──────── MATERIAL PROVIDED

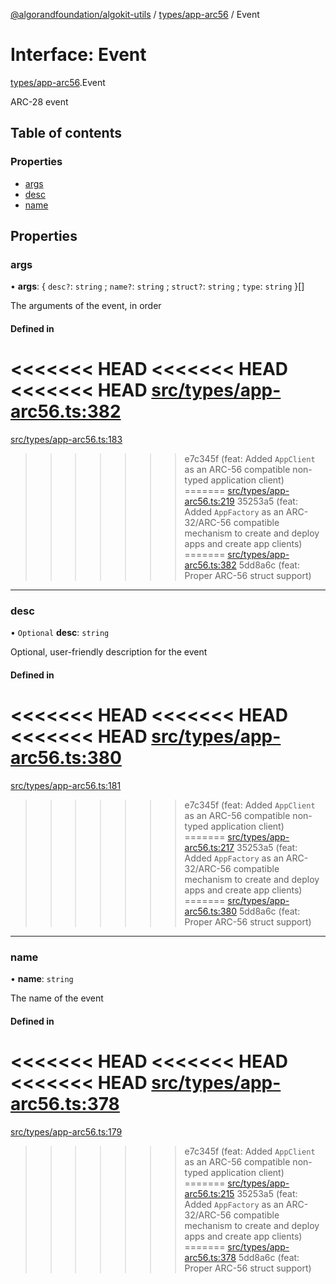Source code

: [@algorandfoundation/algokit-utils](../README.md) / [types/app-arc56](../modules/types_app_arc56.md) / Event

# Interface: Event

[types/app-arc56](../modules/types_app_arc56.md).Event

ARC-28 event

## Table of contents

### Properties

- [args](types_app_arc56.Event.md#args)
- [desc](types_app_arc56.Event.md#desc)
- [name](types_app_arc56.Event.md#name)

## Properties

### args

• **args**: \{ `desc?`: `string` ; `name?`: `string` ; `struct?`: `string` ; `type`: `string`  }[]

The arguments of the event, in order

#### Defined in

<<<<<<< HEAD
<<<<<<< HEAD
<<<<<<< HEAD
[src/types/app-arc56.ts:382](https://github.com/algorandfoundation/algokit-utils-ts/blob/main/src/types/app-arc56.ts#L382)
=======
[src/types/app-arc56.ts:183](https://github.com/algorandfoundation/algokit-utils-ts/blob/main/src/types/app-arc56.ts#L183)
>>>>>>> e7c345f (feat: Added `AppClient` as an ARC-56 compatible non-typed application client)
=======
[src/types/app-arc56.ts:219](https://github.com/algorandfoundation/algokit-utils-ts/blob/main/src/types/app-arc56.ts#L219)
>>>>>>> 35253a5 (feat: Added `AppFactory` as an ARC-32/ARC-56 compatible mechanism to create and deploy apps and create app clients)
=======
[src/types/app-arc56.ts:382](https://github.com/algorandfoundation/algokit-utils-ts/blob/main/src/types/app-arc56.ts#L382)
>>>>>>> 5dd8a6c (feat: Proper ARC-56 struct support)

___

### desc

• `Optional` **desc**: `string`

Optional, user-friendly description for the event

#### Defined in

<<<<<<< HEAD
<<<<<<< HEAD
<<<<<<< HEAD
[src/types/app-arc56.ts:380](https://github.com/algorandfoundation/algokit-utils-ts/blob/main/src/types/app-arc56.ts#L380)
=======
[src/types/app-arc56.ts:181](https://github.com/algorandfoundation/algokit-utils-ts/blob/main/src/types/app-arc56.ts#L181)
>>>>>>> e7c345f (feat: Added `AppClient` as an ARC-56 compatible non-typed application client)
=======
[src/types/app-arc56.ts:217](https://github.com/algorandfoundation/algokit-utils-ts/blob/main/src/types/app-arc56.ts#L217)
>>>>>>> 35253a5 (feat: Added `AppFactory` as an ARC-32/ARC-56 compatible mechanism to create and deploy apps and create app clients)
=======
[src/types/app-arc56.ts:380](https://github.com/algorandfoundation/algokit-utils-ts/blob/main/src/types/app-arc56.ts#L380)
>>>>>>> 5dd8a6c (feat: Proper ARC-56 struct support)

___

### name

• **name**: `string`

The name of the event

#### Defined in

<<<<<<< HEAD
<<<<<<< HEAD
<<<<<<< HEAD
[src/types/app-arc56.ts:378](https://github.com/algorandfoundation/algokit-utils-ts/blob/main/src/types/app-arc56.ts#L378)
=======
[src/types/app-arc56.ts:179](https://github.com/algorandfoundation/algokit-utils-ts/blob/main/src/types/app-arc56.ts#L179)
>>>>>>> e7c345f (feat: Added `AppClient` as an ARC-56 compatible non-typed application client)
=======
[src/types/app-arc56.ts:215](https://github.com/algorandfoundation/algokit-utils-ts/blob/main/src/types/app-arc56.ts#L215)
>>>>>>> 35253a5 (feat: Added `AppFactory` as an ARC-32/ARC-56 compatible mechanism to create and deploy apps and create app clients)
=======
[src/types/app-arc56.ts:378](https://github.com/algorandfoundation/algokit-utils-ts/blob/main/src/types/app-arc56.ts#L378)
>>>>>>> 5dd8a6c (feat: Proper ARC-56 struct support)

────────────────
──────── MATERIAL PROVIDED

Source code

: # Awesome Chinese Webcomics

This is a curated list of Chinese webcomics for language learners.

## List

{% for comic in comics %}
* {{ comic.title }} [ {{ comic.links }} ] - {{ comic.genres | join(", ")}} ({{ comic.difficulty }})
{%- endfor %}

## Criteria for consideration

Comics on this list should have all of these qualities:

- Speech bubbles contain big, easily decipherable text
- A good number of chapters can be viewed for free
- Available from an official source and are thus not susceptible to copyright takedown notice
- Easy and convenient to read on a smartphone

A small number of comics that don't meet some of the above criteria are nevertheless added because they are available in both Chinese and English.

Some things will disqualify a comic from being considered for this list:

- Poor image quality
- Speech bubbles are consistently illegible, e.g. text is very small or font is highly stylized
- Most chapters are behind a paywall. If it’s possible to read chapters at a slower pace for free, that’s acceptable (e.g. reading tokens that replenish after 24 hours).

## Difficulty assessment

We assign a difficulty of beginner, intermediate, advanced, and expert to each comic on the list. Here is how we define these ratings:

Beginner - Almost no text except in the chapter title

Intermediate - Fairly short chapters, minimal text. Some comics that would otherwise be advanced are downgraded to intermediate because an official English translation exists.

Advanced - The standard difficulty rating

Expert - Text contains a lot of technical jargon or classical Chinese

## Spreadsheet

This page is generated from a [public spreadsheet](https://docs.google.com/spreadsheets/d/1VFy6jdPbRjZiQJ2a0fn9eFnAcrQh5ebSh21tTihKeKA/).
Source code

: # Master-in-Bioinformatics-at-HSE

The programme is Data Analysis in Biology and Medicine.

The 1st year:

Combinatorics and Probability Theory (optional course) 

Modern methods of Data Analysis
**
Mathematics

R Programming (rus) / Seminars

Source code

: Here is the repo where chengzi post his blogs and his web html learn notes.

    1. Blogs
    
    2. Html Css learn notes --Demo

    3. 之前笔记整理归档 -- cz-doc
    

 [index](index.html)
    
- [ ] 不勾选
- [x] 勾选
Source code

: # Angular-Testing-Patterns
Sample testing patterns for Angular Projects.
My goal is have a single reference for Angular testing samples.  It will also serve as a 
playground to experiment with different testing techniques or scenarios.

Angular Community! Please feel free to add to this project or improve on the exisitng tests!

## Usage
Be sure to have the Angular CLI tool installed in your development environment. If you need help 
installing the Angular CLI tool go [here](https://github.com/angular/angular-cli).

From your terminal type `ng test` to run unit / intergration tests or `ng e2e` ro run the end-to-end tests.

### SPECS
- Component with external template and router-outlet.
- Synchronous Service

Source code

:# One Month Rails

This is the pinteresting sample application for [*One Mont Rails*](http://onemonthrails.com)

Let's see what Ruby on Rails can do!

────────────────
──────── MATERIAL PROVIDED

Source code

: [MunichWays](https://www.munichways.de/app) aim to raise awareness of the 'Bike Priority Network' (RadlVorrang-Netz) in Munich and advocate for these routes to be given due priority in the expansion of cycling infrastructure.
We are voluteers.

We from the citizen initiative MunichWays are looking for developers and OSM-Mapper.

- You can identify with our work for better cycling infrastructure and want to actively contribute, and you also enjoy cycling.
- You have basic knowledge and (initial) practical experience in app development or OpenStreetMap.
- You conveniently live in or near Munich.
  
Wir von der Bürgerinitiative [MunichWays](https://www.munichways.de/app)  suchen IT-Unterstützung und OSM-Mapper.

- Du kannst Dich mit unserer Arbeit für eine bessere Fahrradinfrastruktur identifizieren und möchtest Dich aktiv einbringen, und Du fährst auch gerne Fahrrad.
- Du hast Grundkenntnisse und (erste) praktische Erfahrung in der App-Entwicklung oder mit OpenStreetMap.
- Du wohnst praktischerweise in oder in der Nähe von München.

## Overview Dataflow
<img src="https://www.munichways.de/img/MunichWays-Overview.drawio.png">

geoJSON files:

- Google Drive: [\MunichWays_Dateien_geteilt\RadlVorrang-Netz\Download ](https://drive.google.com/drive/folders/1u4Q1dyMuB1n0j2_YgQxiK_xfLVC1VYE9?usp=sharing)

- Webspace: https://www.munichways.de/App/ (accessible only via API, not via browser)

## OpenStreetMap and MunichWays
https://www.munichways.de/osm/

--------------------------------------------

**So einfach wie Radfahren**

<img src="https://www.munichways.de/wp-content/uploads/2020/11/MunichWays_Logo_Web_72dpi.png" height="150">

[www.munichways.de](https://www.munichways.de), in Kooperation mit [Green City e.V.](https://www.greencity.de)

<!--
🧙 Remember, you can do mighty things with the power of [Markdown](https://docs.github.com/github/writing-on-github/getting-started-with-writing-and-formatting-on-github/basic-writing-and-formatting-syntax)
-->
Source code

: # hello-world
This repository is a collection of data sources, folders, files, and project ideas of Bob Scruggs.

────────────────

ACTION ITEM:
Give everything from the line containing "R Programming (rus) / Seminars" down to the line containing "Let's see what Ruby on Rails can do!", both included, as a numbered list with blank lines left out.

ANSWER SPACE:
1. R Programming (rus) / Seminars
2. Source code
3. : Here is the repo where chengzi post his blogs and his web html learn notes.
4.     1. Blogs
5.     2. Html Css learn notes --Demo
6.     3. 之前笔记整理归档 -- cz-doc
7.  [index](index.html)
8. - [ ] 不勾选
9. - [x] 勾选
10. Source code
11. : # Angular-Testing-Patterns
12. Sample testing patterns for Angular Projects.
13. My goal is have a single reference for Angular testing samples.  It will also serve as a 
14. playground to experiment with different testing techniques or scenarios.
15. Angular Community! Please feel free to add to this project or improve on the exisitng tests!
16. ## Usage
17. Be sure to have the Angular CLI tool installed in your development environment. If you need help 
18. installing the Angular CLI tool go [here](https://github.com/angular/angular-cli).
19. From your terminal type `ng test` to run unit / intergration tests or `ng e2e` ro run the end-to-end tests.
20. ### SPECS
21. - Component with external template and router-outlet.
22. - Synchronous Service
23. Source code
24. :# One Month Rails
25. This is the pinteresting sample application for [*One Mont Rails*](http://onemonthrails.com)
26. Let's see what Ruby on Rails can do!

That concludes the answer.